[Stored items from a collection]
%%

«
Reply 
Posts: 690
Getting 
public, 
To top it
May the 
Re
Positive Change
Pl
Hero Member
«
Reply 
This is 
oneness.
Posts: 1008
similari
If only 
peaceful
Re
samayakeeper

%%

Exactly reproduce all of the entries.

«
Reply 
Posts: 690
Getting 
public, 
To top it
May the 
Re
Positive Change
Pl
Hero Member
«
Reply 
This is 
oneness.
Posts: 1008
similari
If only 
peaceful
Re
samayakeeper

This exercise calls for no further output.